Q-Q plots take your sample data, sort it in ascending order, and then plot them versus quantiles calculated from a theoretical distribution. The number of quantiles is selected to match the size of your sample data. While Normal Q-Q Plots are the ones most often used in practice due to so many statistical methods assuming normality, Q-Q Plots can actually be created for any distribution.

In R, there are two functions to create Q-Q plots: qqnorm and qqplot.

qqnorm creates a Normal Q-Q plot. You give it a vector of data and R plots the data in sorted order versus quantiles from a standard Normal distribution.

qqnorm(regression$elevation)

The qqplot() function allows you to create a Q-Q plot for any distribution.

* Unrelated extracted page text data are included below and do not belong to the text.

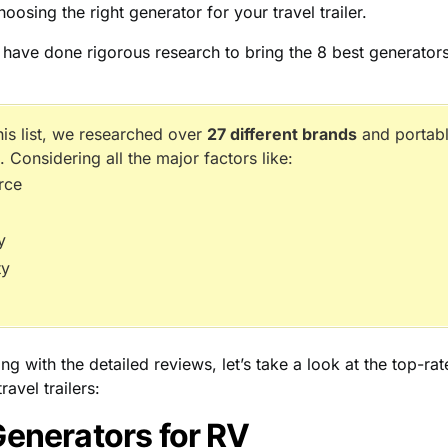
hoosing the right generator for your travel trailer.
e have done rigorous research to bring the 8 best generators
his list, we researched over
27 different brands
and portabl
. Considering all the major factors like:
rce
y
ty
ing with the detailed reviews, let’s take a look at the top-ra
ravel trailers:
Generators for RV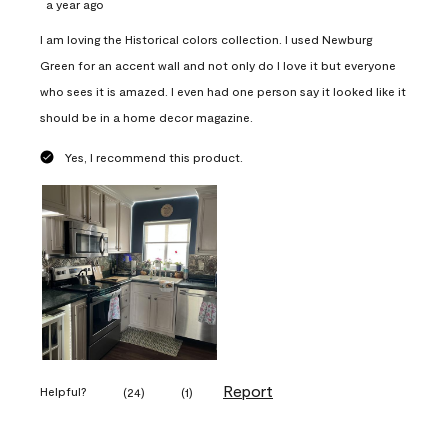
a year ago
I am loving the Historical colors collection. I used Newburg
Green for an accent wall and not only do I love it but everyone
who sees it is amazed. I even had one person say it looked like it
should be in a home decor magazine.
Yes, I recommend this product.
Report
Helpful?
(
24
)
(
1
)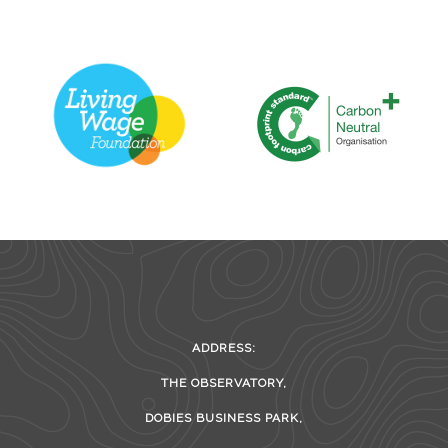
ADDRESS:
THE OBSERVATORY,
DOBIES BUSINESS PARK,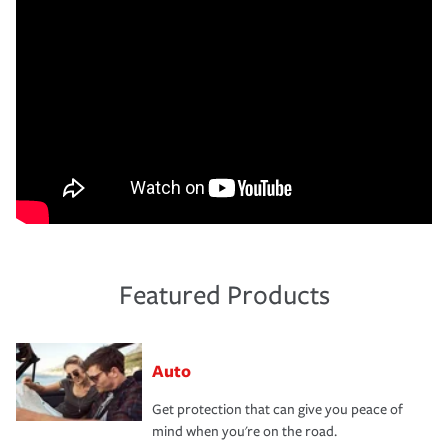
Featured Products
Auto
Get protection that can give you peace of
mind when you're on the road.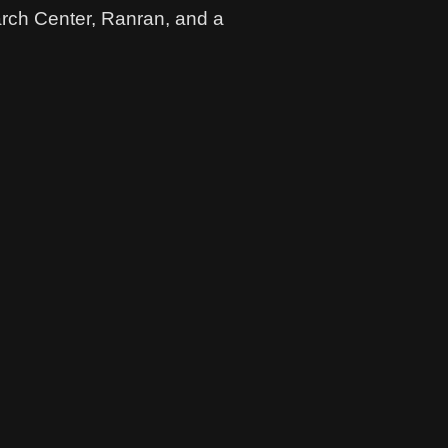
arch Center, Ranran, and a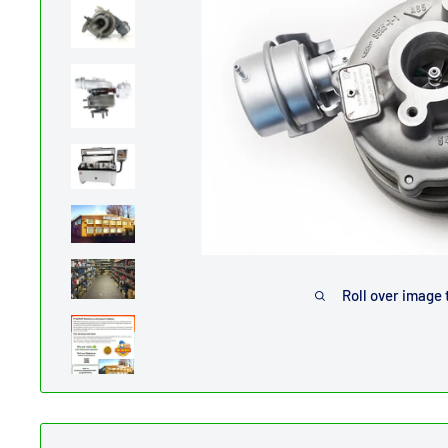
Roll over image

Unlike the qqnorm function, you have to provide two arguments: the first set of data and the second set of data.

Either way the interpretation is the same, if the points follow a straight line then the sample follows the target probability distribution.

2.2.4 Inferencial statistical tests

2.2.4.1 Shapiro-Wilk test

The Shapiro-Wilk Test is used to test the normality of a data set. The null-hypothesis (\(H_0\)) of this test is that the population is normally distributed. Thus, if the p-value is less than the chosen alpha level, then the null hypothesis is rejected and there is evidence that the data tested are not from a normally distributed population; in other words, the data are not normal. On the contrary, if the p-value is greater than the chosen alpha level, then the null hypothesis that the data came from a normally distributed population cannot be rejected (e.g., for an alpha level of 0.05, a data set with a p-value of 0.02 rejects the null hypothesis that the data come a normally distributed population). However, since the test is biased by sample size9, the test may be statistically significant from a normal distribution in any large samples. Thus a Q–Q plot is required for verification in addition to the test.

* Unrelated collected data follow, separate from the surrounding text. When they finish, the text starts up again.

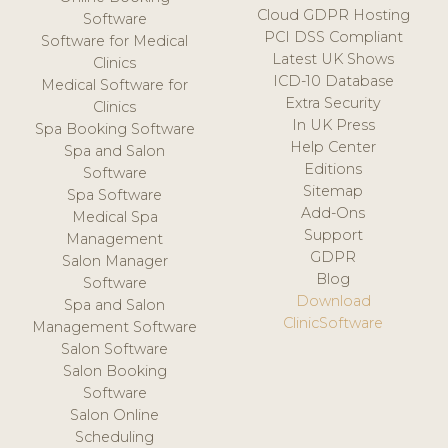
Cloud GDPR Hosting
Software
PCI DSS Compliant
Software for Medical
Latest UK Shows
Clinics
ICD-10 Database
Medical Software for
Extra Security
Clinics
In UK Press
Spa Booking Software
Help Center
Spa and Salon
Editions
Software
Sitemap
Spa Software
Add-Ons
Medical Spa
Support
Management
GDPR
Salon Manager
Blog
Software
Download
Spa and Salon
ClinicSoftware
Management Software
Salon Software
Salon Booking
Software
Salon Online
Scheduling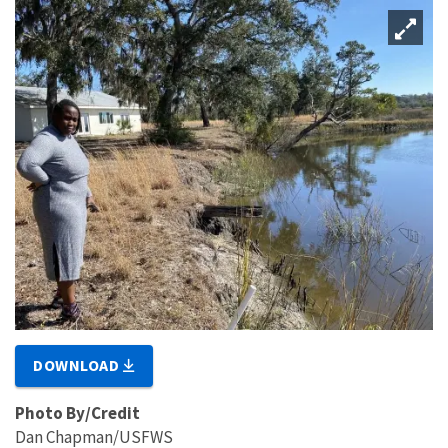
DOWNLOAD
Photo By/Credit
Dan Chapman/USFWS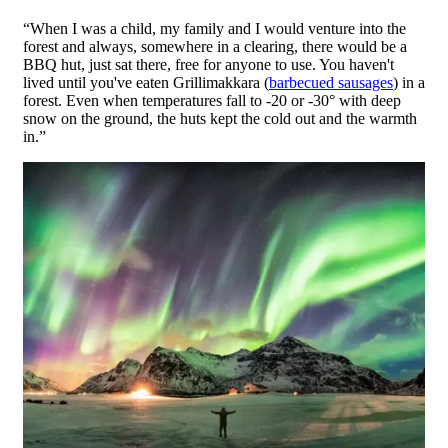
“When I was a child, my family and I would venture into the
forest and always, somewhere in a clearing, there would be a
BBQ hut, just sat there, free for anyone to use. You haven't
lived until you've eaten Grillimakkara (
barbecued sausages
) in a
forest. Even when temperatures fall to -20 or -30° with deep
snow on the ground, the huts kept the cold out and the warmth
in.”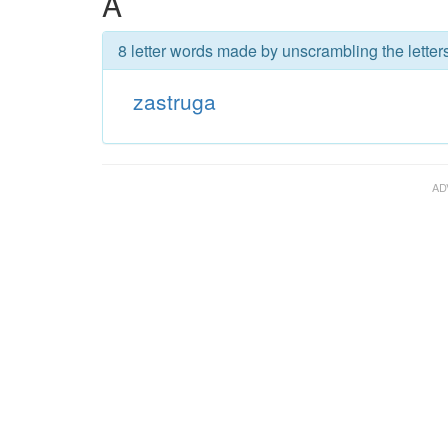
A
8 letter words made by unscrambling the letter
zastruga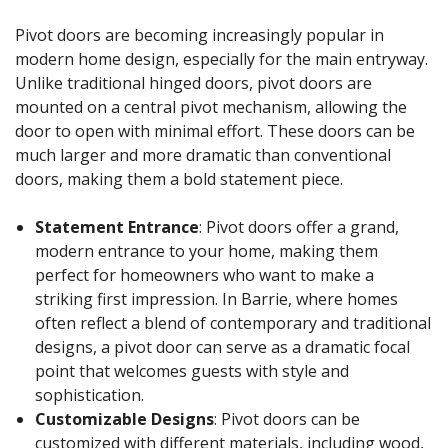
Pivot doors are becoming increasingly popular in
modern home design, especially for the main entryway.
Unlike traditional hinged doors, pivot doors are
mounted on a central pivot mechanism, allowing the
door to open with minimal effort. These doors can be
much larger and more dramatic than conventional
doors, making them a bold statement piece.
Statement Entrance
: Pivot doors offer a grand,
modern entrance to your home, making them
perfect for homeowners who want to make a
striking first impression. In Barrie, where homes
often reflect a blend of contemporary and traditional
designs, a pivot door can serve as a dramatic focal
point that welcomes guests with style and
sophistication.
Customizable Designs
: Pivot doors can be
customized with different materials, including wood,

The function to perform the test in R is shapiro.test(). Be carefull, this command belongs to the nortest package. Remember to install and load it before you call the function.

shapiro.test(regression$Tavg)
## 
##  Shapiro-Wilk normality test
## 
## data:  regression$Tavg
## W = 0.97931, p-value = 0.001683

In the previous example the p-value obtained is 0.0016 <0.05. Therefore the null hypothesis of normality of the data is rejected and therefore we conclude that the variable T_avg is NOT NORMAL.

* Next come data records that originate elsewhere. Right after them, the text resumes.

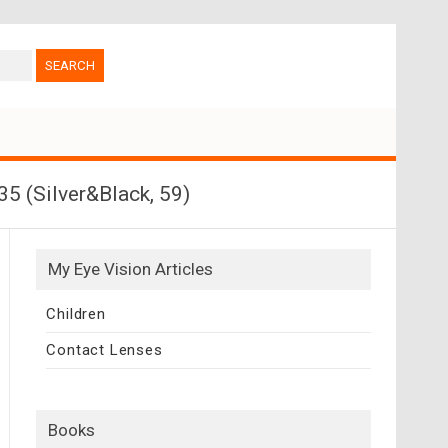
 (Silver&Black, 59)
My Eye Vision Articles
Children
Contact Lenses
Books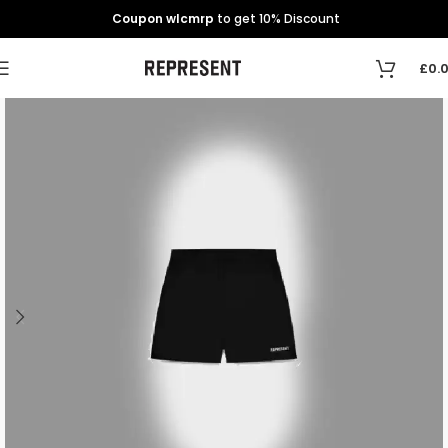
Coupon wlcmrp
to get 10% Discount
£
0.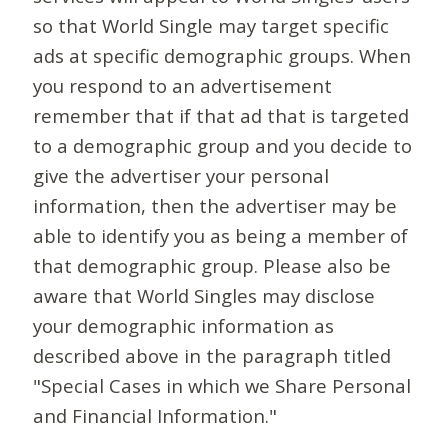
so that World Single may target specific
ads at specific demographic groups. When
you respond to an advertisement
remember that if that ad that is targeted
to a demographic group and you decide to
give the advertiser your personal
information, then the advertiser may be
able to identify you as being a member of
that demographic group. Please also be
aware that World Singles may disclose
your demographic information as
described above in the paragraph titled
"Special Cases in which we Share Personal
and Financial Information."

shapiro.test(regression$elevation)
## 
##  Shapiro-Wilk normality test
## 
## data:  regression$elevation
## W = 0.95158, p-value = 4.698e-07

2.2.4.2 Anderson-Darling test

The Anderson-Darling Test works similarly to the Shapiro-Wilk test. We test the null hypothesis of normality of the data and reject it if the p-value <0.05.

The function to perform the test is ad.test(), implemented inside the nortest package.

library(nortest)
ad.test(regression$elevation)
## 
##  Anderson-Darling normality test
## 
## data:  regression$elevation
## A = 3.7835, p-value = 1.849e-09

EXERCISE 4:

The objective of this exercise is to test the normality of the data used in Linear regression in R. Therefore, we must do the following for each variables:

  • Histogram of frequencies.
  • Box plot.
  • Q-Q plot.
  • Shapiro-Wilk test.
  • Anderson-Darling test.
  • Kolmogorov-Smirnov test1.

Deliverables:

  1. Create a script (.R file ) with the instructions used.
  2. Write a brief report to discuss about the normality of the variables. Include plots or any other supplementary information that supports your findings.

  1. Consider this as homework and check what this function does on your own. It suffices to say that returns a vector.

  2. Yes, we can also save plots into objects. In fact this is one of the foundations of the ggplot2 package, the most used one for plotting data, although quite difficult to comprehend at the begining.

  3. taken from http://data.library.virginia.edu/understanding-q-q-plots/

  4. It is best suited for samples with \(N<30\)

  5. Note that I use the terms calibrate, fit or adjust indistinctly.